Tetapi, pilihan ustadz Herwibowo masuk ke pesantren itu ternyata menjadi titik balik sekligus titik terang dari jalan yang dipilih Allah untuk mengantar ustadz Bobby justru menjadi da`i. Ceritanya, lulus SLTP ustadz Bobby Herwibowo tidak mau meneruskan sekolah ke bangku SMU tetapi memilih masuk ke pesantren Al-Mahbubiyah, Cilandak (Jakarta) dan menempuh pendidikan formal di bangku Aliyah. Lantaran dalam tradisi keluarga ustadz Bobby, tidak ada satu keluarga pun yang belajar ke pesantren, maka keinginan ustadz Bobby itu pun sempat mengundang heran sang kakak.

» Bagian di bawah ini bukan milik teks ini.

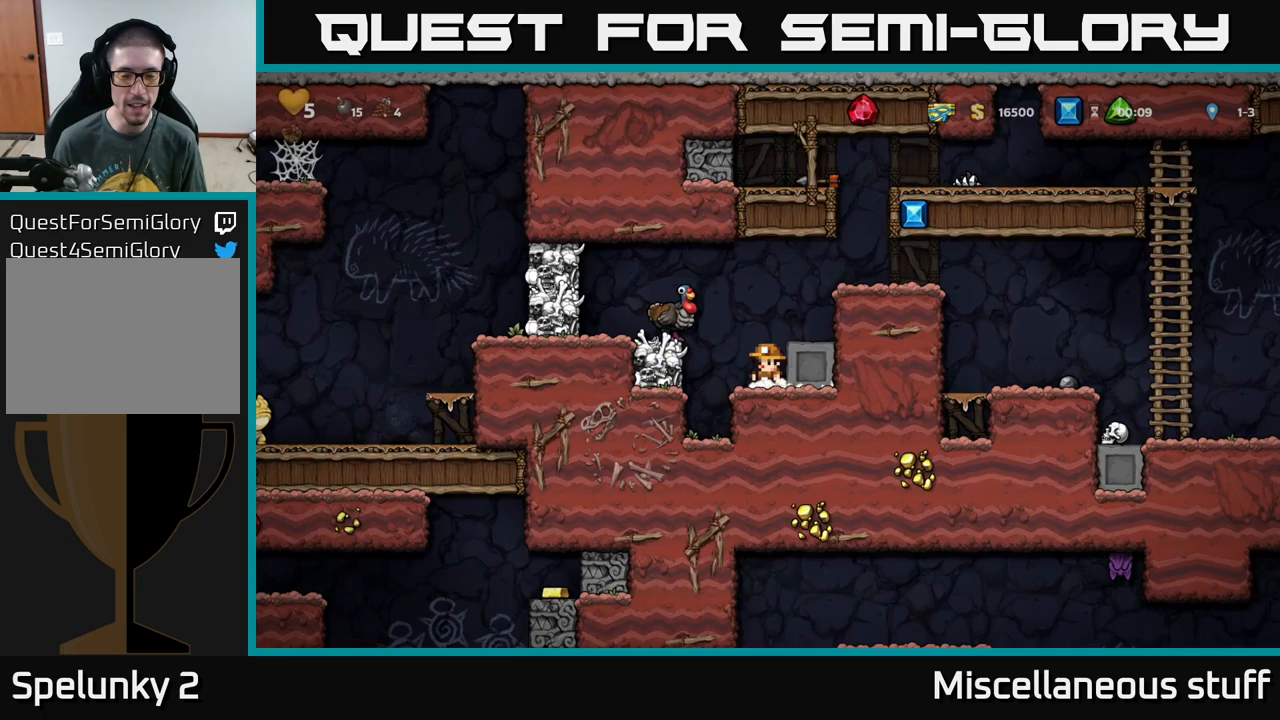
{"buttons": [], "left_stick": "center", "events": [[133, "A", "down"], [183, "DPAD_LEFT", "down"], [333, "A", "up"], [417, "DPAD_LEFT", "up"]]}
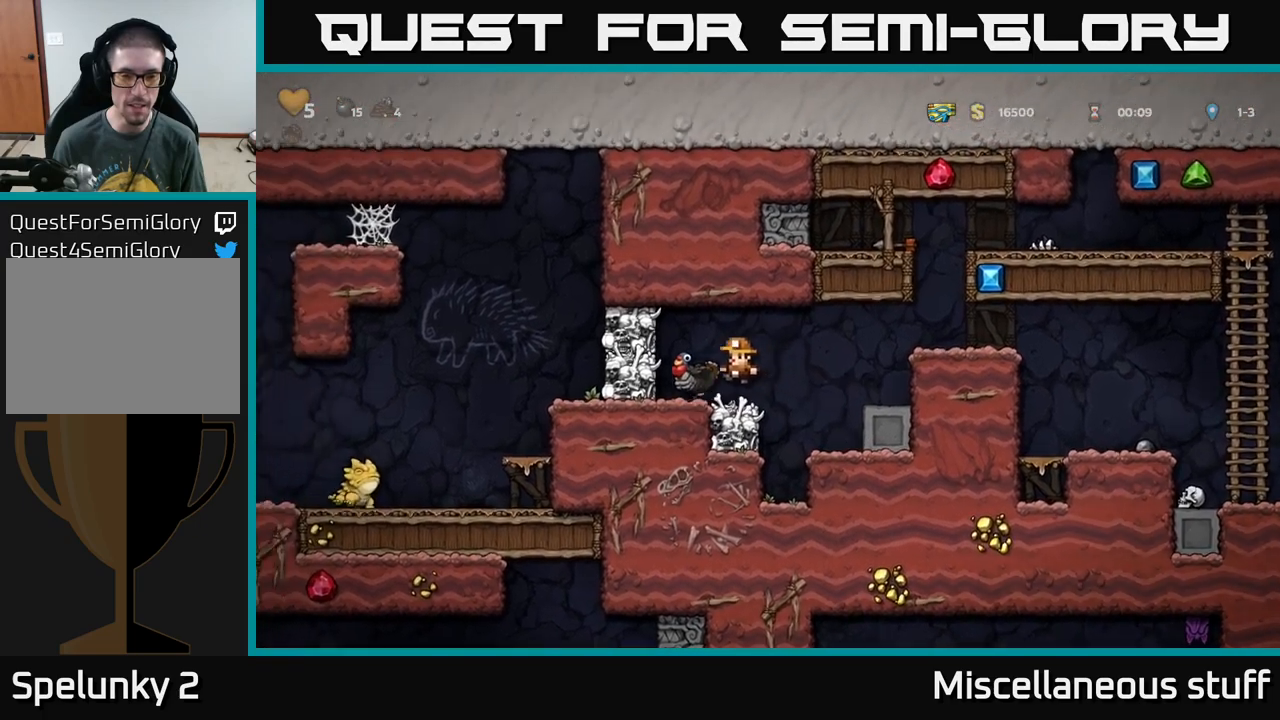
{"buttons": [], "left_stick": "center", "events": [[200, "A", "down"], [233, "X", "down"], [300, "DPAD_LEFT", "down"], [400, "X", "up"], [483, "A", "up"], [500, "DPAD_LEFT", "up"]]}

Waktu itu, seperti diceritakan ustadz Bobby, sebagian besar keluarganya masih berkumpul di ruang shalat habis menunaikan shalat maghrib berjamaah. Tatkala kumpul itulah, sang ayah tiba-tiba menanyakan keinginan ustadz Bobby setelah lulus dari SLTP, "Kamu mau melanjutkan ke mana?" tanya sang ayah kepada ustadz Bobby, yang duduk di antara saudara-saudaranya.

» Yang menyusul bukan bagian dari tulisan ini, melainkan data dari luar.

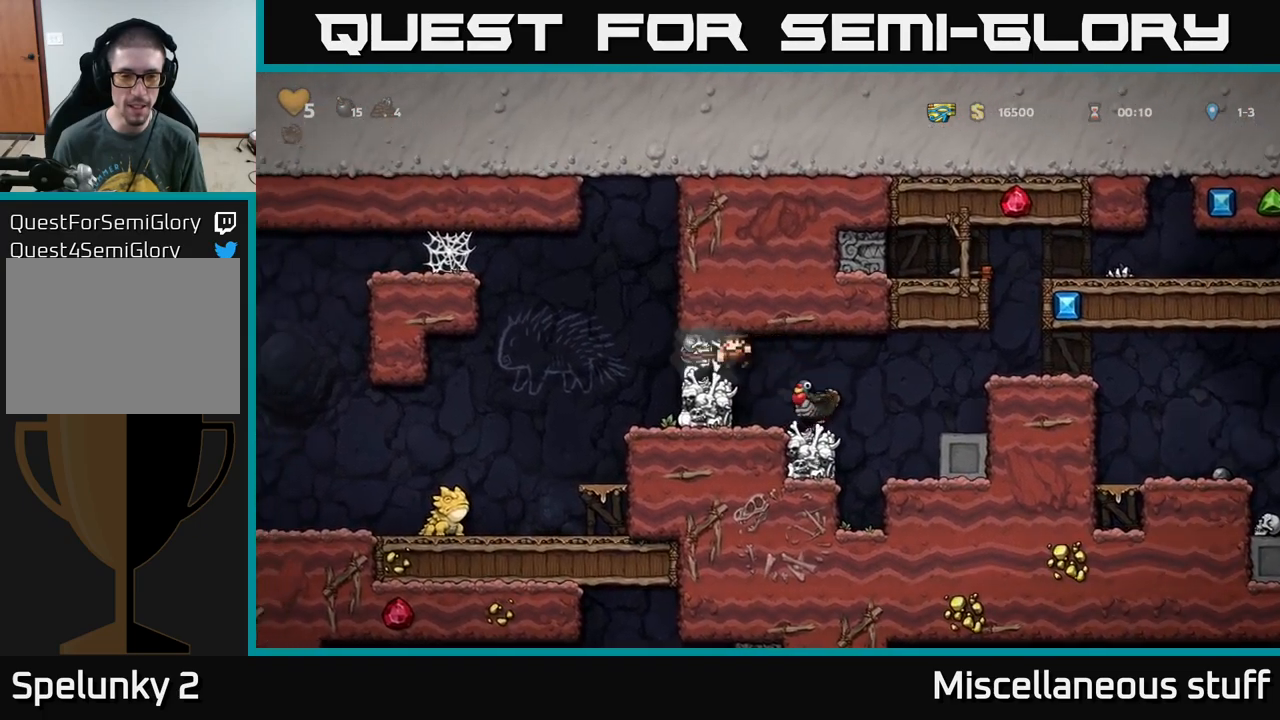
{"buttons": ["DPAD_RIGHT"], "left_stick": "center", "events": [[483, "DPAD_RIGHT", "down"]]}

Di hadapan ayah dan saudara-saudaranya itu, ustadz Bobby menjawab dengan pilihan lain. "Saya mau masuk ke pesantren, pap" jawab ustad Bobby tak ragu. Tapi mendengar jawaban ustadz bobby itu, nyaris seluruh anggota keluarga kaget dan heran. Tak salah jika salah seorang kakak ustadz Bobby pun menanggapi dengan nyinyir. "Apa? Mau ke pesantren? Kamu mau jadi tukang tahlil?"

Tetapi, sindiran sang kakak itu justru menjadi "pelecut" bagi ustadz Bobby untuk mengukir prestasi. Tak salah, setelah ustadz Bobby melanjutkan sekolah di Aliyah dan belajar di pesantren Al-Mahbubiyah, Cilandak (Jakarta), dia harus belajar dengan tekun. "Saya dari TK sampai SMP, belum pernah memiliki prestasi sekolah yang membanggakan, bahkan saat masuk pesantren saya belum bisa membaca al-Qur`an dengan lancar. Tetapi, saya mampu mengejar prestasi itu. Kalau orang-orang biasa tidur jam sembilan malam, saya tidur jam dua pagi. Itu karena saya harus belajar ngebut, mengejar ketertinggalan saya."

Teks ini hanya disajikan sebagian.